Fluent solves for and plots p_gauge. You can recover the absolute static pressure by adding the operating pressure to the "static pressure" reported by Fluent.

There is only one physical pressure field and that is the static pressure (which may be referred to from either an absolute scale or gauge pressure). What "other" pressure field are you thinking of? If you mean total pressure then that is computed from the compressible flow relations.

souria November 9, 2015 09:06

Thanks for your reply, LuckyTran.

In Fluent documentation, the static pressure is referred as (termed as) : Initial Gauge Pressure. Does this mean that the Gauge pressure is a static pressure ? If we have : p_abs = p_gauge - p_ref (whats is really this gauge pressure, what represents ?)

2) If we disable gravity, how does Fluent get the static pressure (the static pressure is related normally to Rho*g*z), so in this case we don't activated gravity; Fluent still gives a static pressure, is it correct ? Is it a static pressure ?

LuckyTran November 9, 2015 21:39

p_abs = p_gauge - p_ref

This is the definition of the gauge pressure. You ask what this gauge pressure represents, well it is whatever this equation is telling you. The gauge pressure is a representation of the absolute pressure with respect to the reference pressure (the reference pressure is the datum).

The initial gauge pressure is (via circular reasoning) the gauge pressure initially.

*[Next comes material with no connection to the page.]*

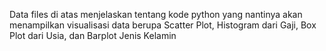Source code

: Data files di atas menjelaskan tentang kode python yang nantinya akan menampilkan visualisasi data berupa Scatter Plot, Histogram dari Gaji, Box Plot dari Usia, dan Barplot Jenis Kelamin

If you choose the "compute from" method and choose the inlet where the initial gauge pressure is specified, then your pressure field will be initialized based on this initial gauge pressure. It is a gauge pressure and not an absolute pressure (all the pressure inputs are gauge pressures).

The static pressure in terms of rho*g*z when gravity is disabled is simply via the same relationship via g=0. It is no different.